The bulbocavernosus muscle is an ideal site for intravaginal injection due to its proximity to the levator ani. This treatment has been associated with positive effects, which could be explained by 2 theories: decreased hypertonicity of the pelvic floor muscles and reduced pain, as well as the blocking of nociceptive receptors for pain control. Women report minimal discomfort with tampon use, and during and after sexual intercourse, and evidence suggests that the combination of BoNT-A and physical therapy can have a beneficial effect on muscle response [42].

Discussion

Botulinum toxin A application in the aesthetic use has been widely investigated for more than 20 years, and there is strong evidence that it reduces wrinkles within 4 weeks of treatment, even if it probably increases risk of ptosis [54].

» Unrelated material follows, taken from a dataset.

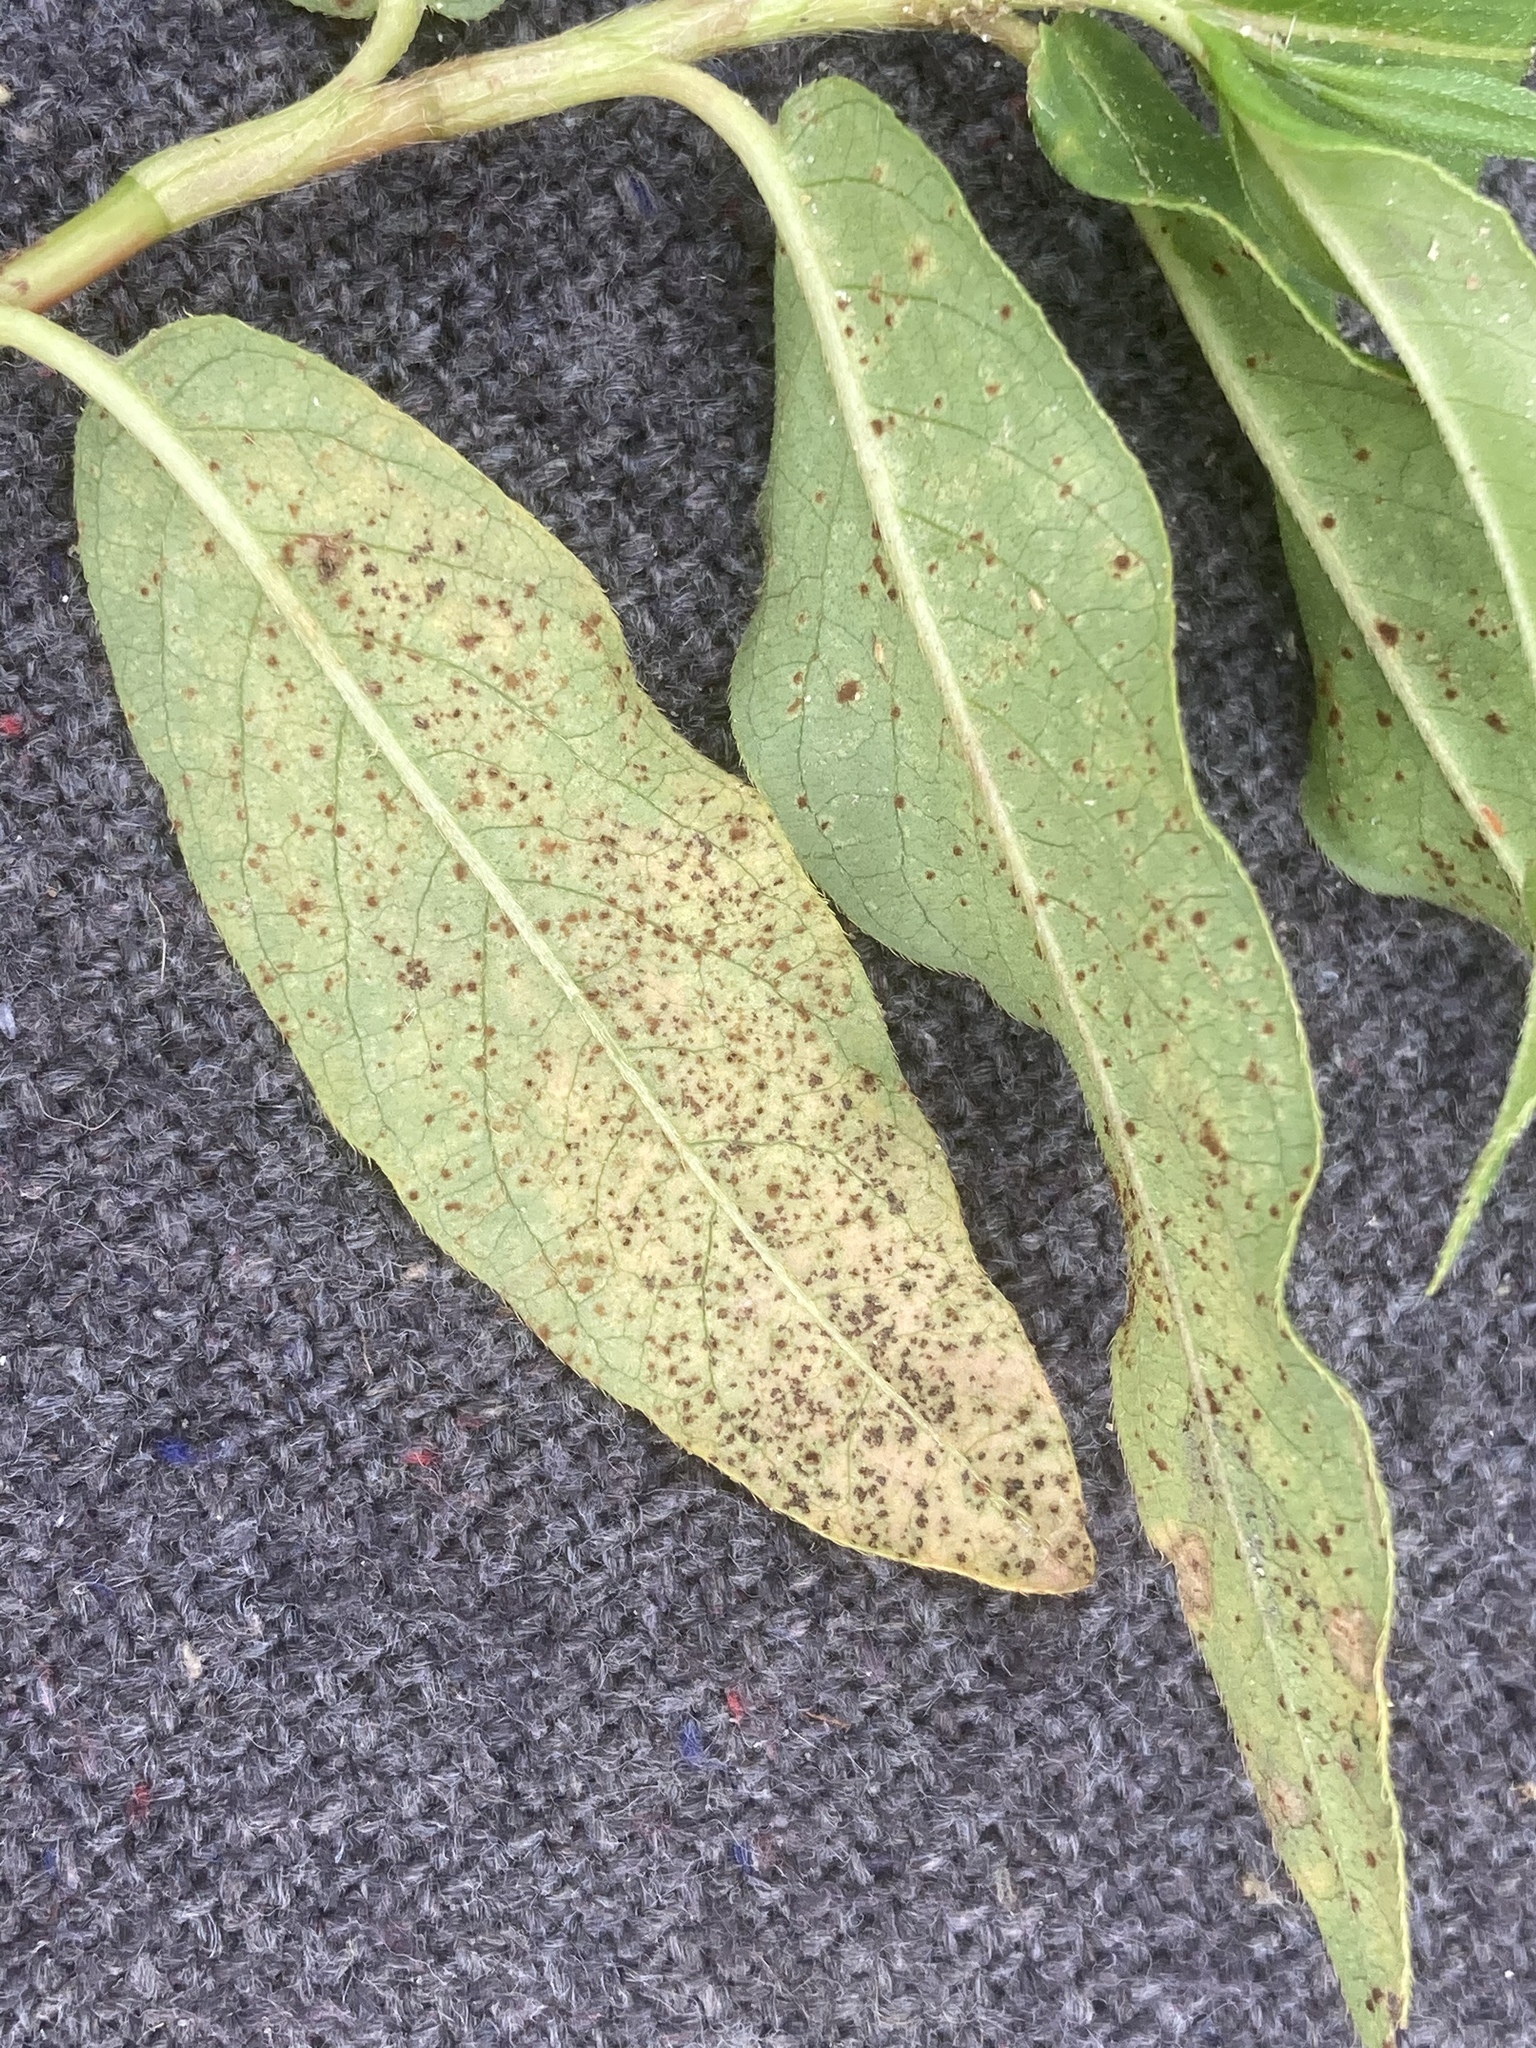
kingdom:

In the gynaecological field, on the other hand, there is still much potential for research. As with hyaluronic acid, extensive research has been done on its safe use for the vulvovaginal atrophy [55, 56], or in pregnancy [57] or during the Sars-CoV-2 pandemic [58], botulinum toxin may also be research cues.

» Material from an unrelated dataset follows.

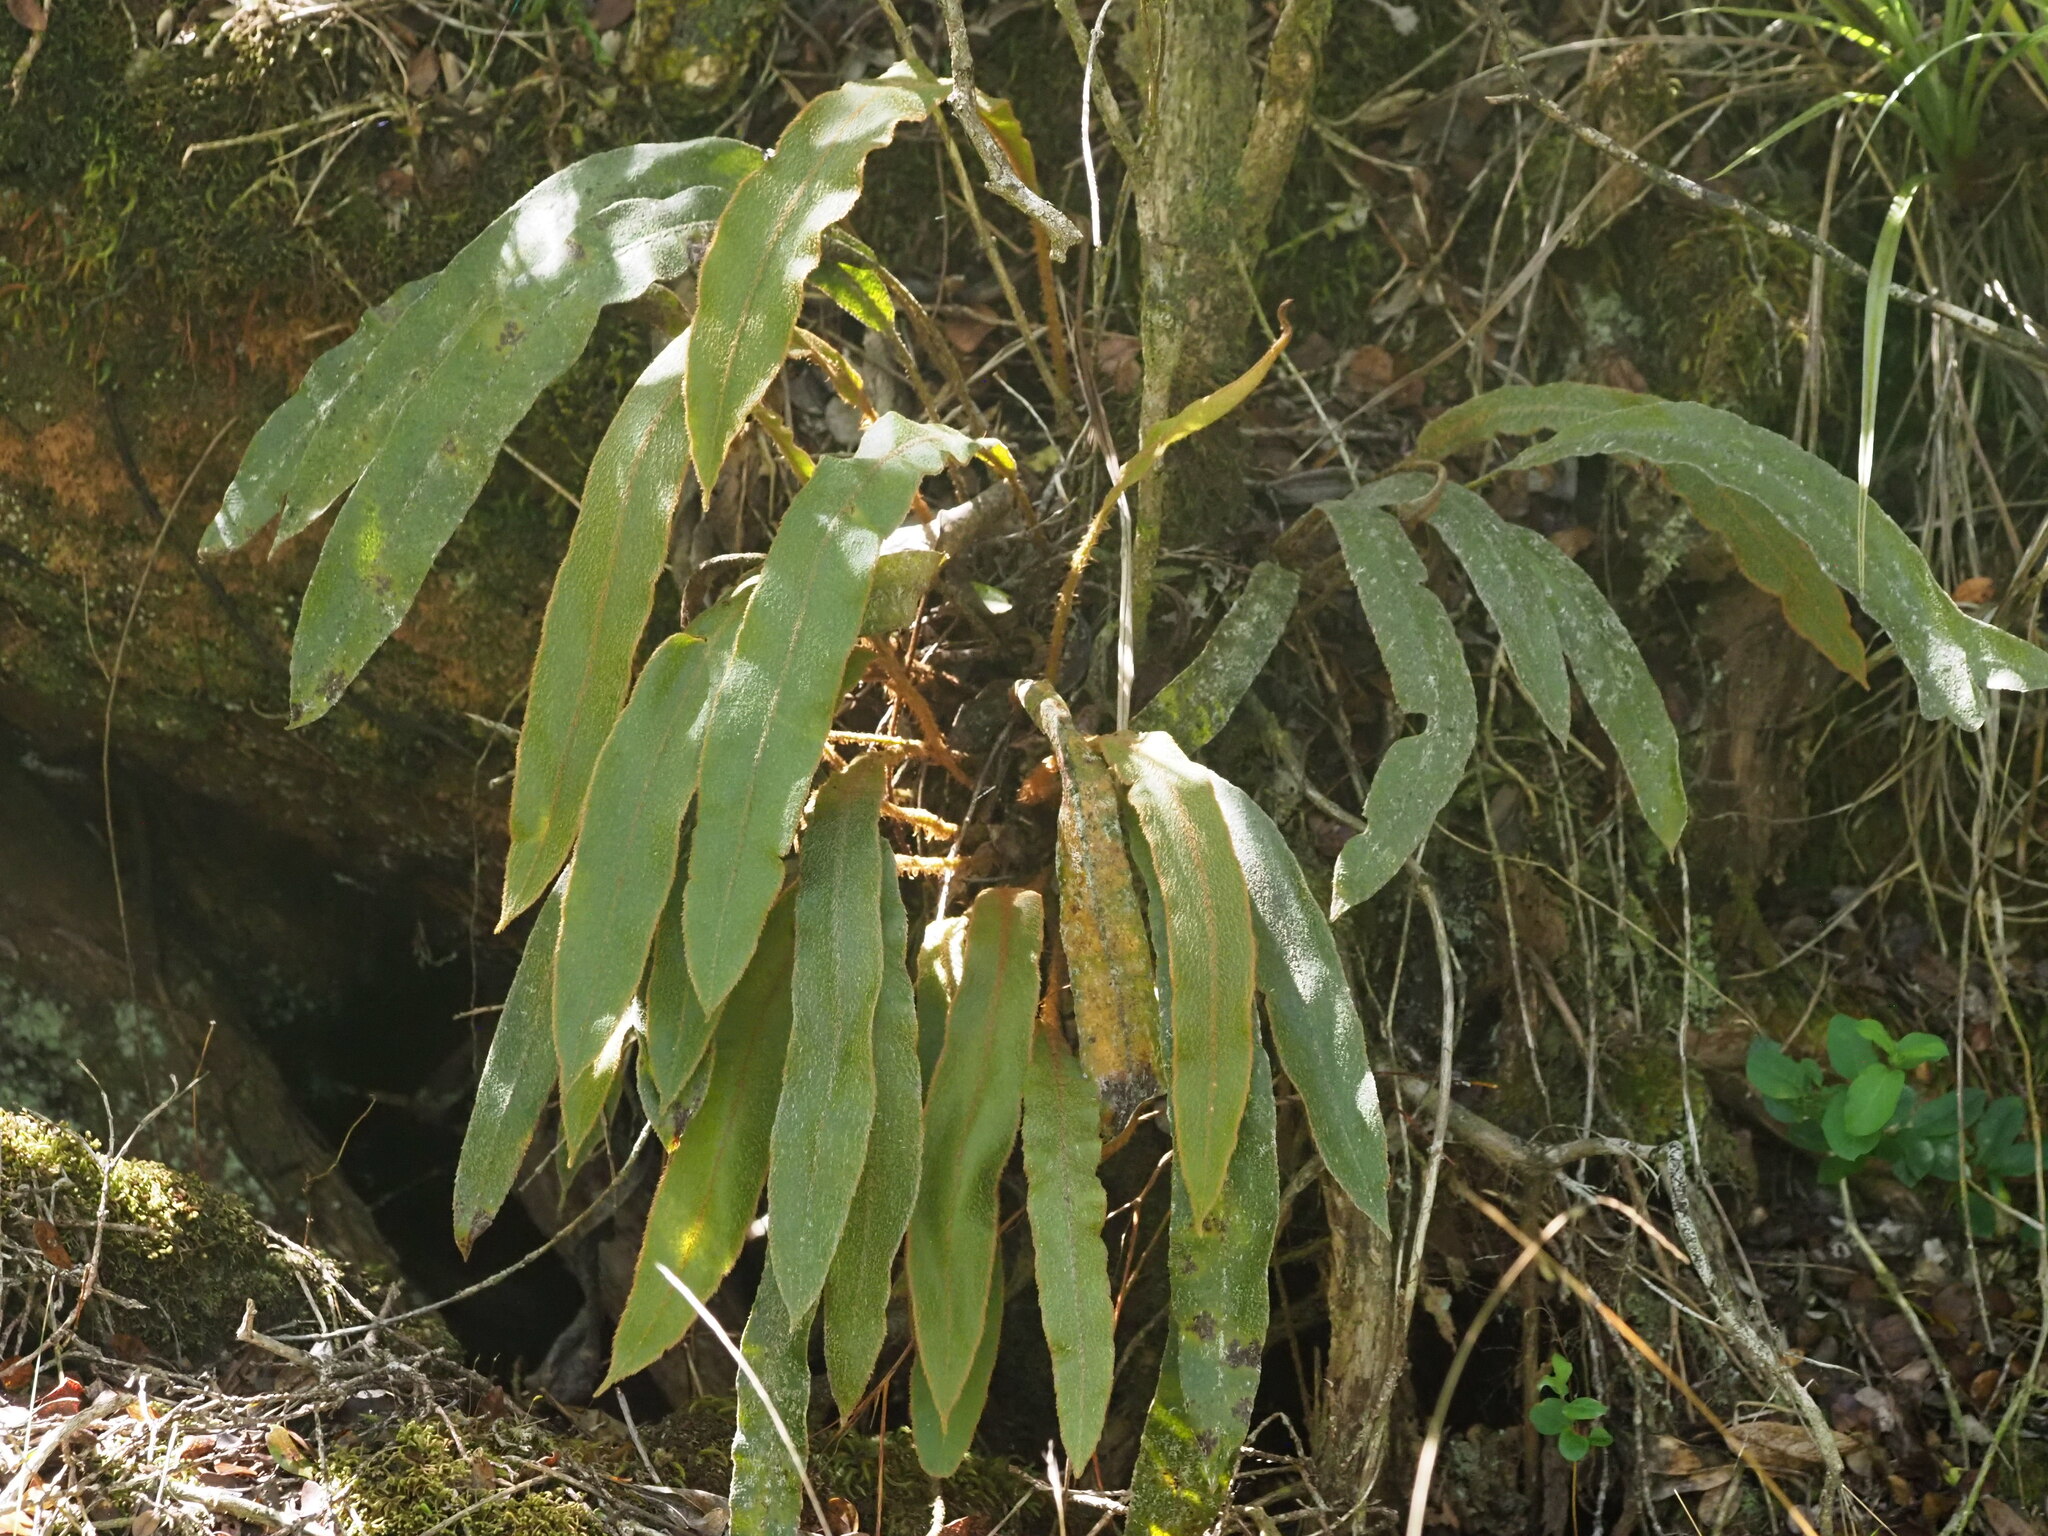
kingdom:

Some studies have been conducted for the treatment of symptomatic pelvic floor myofascial pain with the botulinum toxin obtaining significant reduction in patient-reported pain scores [59]. Other studies have investigated the BoNT effect on vulvodynia and vaginismus. with promising results. The effects of botulinum toxin on gynaecological disorders could be attributed to 2 theories. The first hypothesizes that it reduces pelvic muscle tension and pain by temporarily paralyzing the muscles. The second suggests that it blocks the transmission of pain signals at the nociceptive receptors in the submucosal layers of the vestibule [60]. Randomized trials on the matter are scarce, and additional research on appropriate dosages, injection sites, and periodicity could shed further light on this issue.

Conclusions

On the one hand, the summary of the available evidence that we collected in this overview suggests that the use of Botulinum toxin in gynaecology needs further investigations to clarify indications, feasibility, safety, and cost-effectiveness compared to other available approaches. On the other hand, the robust experience gained in the field of aesthetic medicine may be partially translated in the gynaecological field and pave the way for proper and evidence-based trials. In the current scenario, we take the opportunity to solicit a close collaboration between experts in aesthetic medicine and gynaecology, to adopt clear indications, reproducible clinical application, and implement the best quality management for our women.

Disclosure

The authors report no conflict of interest.